Tony Blair's final move in nine years of "education, education, education"
reforms came under immediate fire, however, for undermining A-levels.
In a speech billed as a farewell to teachers, Mr Blair also said schools should foster in students the softer skills of research and independent thinking, which are a feature of the baccalaureate, but are absent from A-levels.
Sir Mike Tomlinson, who led a review that proposed incorporating A-levels into a baccalaureate-type diploma system, said that by endorsing the IB but rejecting more fundamental reform, Mr Blair risked setting up a hierarchy of schools.
Many teachers will question why the Government rejected the 2004 Tomlinson report.
Ian Andain, the headteacher of Broadgreen high school in Liverpool, which offers the baccalaureate to pupils across the city, said: "What was wanted was a seamless qualification system to the age of 18. Instead, we have this division, with some schools specialising in IBs, some in diplomas, some with A-levels.
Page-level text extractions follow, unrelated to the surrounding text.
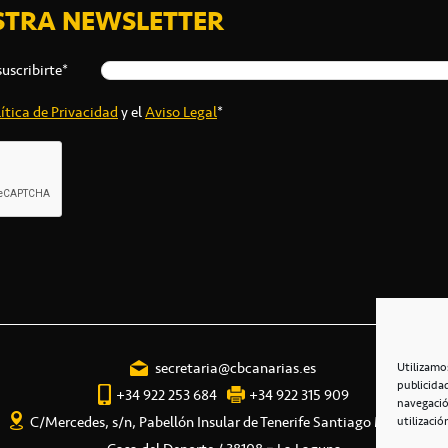
STRA NEWSLETTER
suscribirte*
ítica de Privacidad
y el
Aviso Legal
*
secretaria@cbcanarias.es
Utilizamo
publicida
+34 922 253 684
+34 922 315 909
navegació
C/Mercedes, s/n, Pabellón Insular de Tenerife Santiago Martín
utilizació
It's the worst possible position for post-16 students."
The Prime Minister's speech to the Specialist Schools and Academies Trust conference in Birmingham was intended to point a way forward to his successor.
Mr Blair said the Government wanted the baccalaureate to be available to students nationwide, by ensuring at least one secondary school or sixth form college in every local authority provided it.
Teachers would need to be trained to teach the philosophical theory of knowledge course which is central to the exam, to teach pupils research skills and how to carry out internal assessment.
Mr Blair also doubled the target for the number of academies to 400, which would be more than one in 10 secondary schools.